- Directed by: APG Elumalai
- Written by: APG Elumalai
- Produced by: R. Ravichandran
- Starring: Kishore Ravichandran Chirashree Anchan Nithya Shetty
- Cinematography: Bala Palaniappan
- Edited by: LVK Dass
- Music by: C. Sathya
- Production company: RBK Movies
- Release date: 15 March 2019;
- Running time: 152 minutes
- Country: India
- Language: Tamil

= Aghavan =

2019 Indian film by APG Elumalai

Aghavan is a 2019 Indian Tamil-language mystery-thriller film written and directed by APG Elumalai on his directorial debut. The film stars Kishore Ravichandran, Chirashree Anchan and Nithya Shetty in the lead roles. C. Sathya composed the music for the film, while cinematography was handled by Bala Palaniappan.

== Plot ==
Hero Kishore Ravichandran works in a temple and does all kinds of work to wash away his sins, at least that's what he tells his colleague (Thambi Ramaiah). Only in the second half we come to know that Kishore is an undercover cop who safeguards the temple from an organized criminal gang who sketches a master plan to loot the wealth hidden ages back. Kishore's friend is a research scholar who does a doctorate on the hidden secret of Raja Raja Cholan, so our hero should save him tool!

== Cast ==
- Kishore Ravichandran
- Naren V.
- Chirashree Anchan
- Nithya Shetty
- Thambi Ramaiah
- Chinni Jayanth
- R. N. R. Manohar

== Production ==
The film is directed by APG Elumalai, a former assistant of film director Prabhu Solomon and insisted that the film is based on temple tale, implies the conflict between good and evil inside the human beings. The film is predominantly shot in Agasteeswarar Temple, Kolapakkam and the plot of the story is developed inside the temple.

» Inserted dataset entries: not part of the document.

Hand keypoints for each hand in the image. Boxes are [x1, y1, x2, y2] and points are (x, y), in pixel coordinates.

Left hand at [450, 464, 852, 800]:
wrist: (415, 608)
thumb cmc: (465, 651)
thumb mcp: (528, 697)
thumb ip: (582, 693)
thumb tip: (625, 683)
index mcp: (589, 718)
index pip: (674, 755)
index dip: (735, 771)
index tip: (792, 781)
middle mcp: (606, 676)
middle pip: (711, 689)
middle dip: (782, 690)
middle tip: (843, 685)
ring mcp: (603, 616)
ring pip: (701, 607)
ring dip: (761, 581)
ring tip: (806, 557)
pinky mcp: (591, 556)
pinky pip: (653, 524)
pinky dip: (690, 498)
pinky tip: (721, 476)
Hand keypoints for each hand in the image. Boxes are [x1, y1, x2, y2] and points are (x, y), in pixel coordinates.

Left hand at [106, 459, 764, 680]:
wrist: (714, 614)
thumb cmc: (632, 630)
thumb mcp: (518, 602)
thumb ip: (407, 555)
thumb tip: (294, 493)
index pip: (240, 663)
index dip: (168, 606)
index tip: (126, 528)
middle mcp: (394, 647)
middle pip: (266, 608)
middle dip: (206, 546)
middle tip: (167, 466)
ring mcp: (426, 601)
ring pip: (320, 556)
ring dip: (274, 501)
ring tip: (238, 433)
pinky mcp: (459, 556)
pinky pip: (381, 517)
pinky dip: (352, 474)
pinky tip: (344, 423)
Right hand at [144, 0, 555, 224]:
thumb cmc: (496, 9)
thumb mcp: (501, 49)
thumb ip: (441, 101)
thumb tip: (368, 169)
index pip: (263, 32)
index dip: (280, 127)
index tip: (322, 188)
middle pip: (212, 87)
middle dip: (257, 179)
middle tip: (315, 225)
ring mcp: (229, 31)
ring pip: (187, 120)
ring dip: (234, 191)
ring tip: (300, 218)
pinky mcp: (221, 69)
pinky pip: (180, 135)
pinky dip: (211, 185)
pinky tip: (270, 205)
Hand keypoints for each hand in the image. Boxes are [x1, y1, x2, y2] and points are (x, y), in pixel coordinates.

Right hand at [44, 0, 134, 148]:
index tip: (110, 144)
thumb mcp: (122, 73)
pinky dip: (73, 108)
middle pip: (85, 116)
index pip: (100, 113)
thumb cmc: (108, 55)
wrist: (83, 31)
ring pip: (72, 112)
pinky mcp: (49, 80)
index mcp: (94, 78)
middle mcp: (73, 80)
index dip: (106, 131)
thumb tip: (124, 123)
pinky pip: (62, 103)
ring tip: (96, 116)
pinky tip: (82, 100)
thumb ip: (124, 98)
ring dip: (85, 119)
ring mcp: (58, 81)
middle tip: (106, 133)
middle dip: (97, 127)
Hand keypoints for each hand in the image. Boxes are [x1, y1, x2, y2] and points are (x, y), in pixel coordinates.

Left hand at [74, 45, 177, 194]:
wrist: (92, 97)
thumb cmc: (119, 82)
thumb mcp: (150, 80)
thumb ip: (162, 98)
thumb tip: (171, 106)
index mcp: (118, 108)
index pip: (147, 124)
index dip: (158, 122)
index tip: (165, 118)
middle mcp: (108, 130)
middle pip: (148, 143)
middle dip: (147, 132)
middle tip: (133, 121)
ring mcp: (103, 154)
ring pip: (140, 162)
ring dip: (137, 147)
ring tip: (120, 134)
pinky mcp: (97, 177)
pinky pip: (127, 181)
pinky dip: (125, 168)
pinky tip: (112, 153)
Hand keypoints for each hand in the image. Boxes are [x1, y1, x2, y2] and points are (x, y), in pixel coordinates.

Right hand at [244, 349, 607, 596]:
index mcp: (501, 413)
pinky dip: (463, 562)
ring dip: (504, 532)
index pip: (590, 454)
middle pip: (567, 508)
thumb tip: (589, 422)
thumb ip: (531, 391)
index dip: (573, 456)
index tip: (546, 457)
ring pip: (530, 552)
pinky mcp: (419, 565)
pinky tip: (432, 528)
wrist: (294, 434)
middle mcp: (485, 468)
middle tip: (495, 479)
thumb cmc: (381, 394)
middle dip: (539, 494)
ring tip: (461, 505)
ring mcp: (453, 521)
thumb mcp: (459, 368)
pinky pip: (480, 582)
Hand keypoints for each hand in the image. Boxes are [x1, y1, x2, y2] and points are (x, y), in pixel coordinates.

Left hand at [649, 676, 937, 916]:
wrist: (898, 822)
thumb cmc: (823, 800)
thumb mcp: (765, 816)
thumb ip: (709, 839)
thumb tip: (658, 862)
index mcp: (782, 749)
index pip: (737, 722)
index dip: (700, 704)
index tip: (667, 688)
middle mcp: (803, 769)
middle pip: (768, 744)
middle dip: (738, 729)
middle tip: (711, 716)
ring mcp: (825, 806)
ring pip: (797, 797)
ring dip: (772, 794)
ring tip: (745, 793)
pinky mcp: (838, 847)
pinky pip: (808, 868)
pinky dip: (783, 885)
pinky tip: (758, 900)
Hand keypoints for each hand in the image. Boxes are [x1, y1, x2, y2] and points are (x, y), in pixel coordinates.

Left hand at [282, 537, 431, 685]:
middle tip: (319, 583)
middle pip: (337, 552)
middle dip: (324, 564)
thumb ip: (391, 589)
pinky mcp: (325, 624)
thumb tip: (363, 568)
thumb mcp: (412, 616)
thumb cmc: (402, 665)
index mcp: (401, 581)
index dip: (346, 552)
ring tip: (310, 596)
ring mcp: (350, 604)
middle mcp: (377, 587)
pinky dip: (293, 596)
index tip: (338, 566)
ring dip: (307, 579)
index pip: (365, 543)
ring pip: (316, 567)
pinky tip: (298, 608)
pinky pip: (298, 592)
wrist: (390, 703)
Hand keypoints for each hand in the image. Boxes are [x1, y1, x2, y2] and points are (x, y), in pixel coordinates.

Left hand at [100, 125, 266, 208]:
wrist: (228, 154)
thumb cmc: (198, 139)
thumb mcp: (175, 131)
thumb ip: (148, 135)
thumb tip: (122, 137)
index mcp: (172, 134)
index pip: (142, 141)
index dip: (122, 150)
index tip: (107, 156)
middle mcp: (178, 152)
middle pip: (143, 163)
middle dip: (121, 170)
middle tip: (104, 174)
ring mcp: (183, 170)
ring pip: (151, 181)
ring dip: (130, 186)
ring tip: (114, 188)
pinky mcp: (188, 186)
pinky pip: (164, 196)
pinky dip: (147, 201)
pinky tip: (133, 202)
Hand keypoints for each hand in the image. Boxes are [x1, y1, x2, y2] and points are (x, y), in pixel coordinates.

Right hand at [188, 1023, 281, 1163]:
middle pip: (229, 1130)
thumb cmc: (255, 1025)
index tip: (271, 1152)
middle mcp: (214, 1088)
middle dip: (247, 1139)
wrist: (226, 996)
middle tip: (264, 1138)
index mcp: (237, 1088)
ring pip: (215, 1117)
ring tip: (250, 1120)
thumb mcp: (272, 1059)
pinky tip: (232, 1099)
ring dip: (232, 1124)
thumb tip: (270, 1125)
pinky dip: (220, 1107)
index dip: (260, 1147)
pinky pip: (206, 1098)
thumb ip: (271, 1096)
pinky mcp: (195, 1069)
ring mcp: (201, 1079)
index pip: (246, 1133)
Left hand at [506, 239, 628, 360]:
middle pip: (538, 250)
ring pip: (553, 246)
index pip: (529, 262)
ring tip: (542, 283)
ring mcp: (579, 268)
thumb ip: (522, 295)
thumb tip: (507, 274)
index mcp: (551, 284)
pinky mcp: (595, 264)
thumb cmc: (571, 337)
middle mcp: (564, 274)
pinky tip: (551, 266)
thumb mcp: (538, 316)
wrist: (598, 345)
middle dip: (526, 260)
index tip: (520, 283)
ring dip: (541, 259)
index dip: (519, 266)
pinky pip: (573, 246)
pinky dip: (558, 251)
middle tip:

The filmmakers roped in Kannada actress Chirashree Anchan and Telugu actress Nitya Shetty to play leads in the film and the film marks the Tamil acting debut for the former.

== Reception ==
The Times of India gave the film one-and-half out of five stars and wrote that "The several flashback episodes and multiple non-linear narrations confuse the audience, and the never-ending screenplay makes things worse".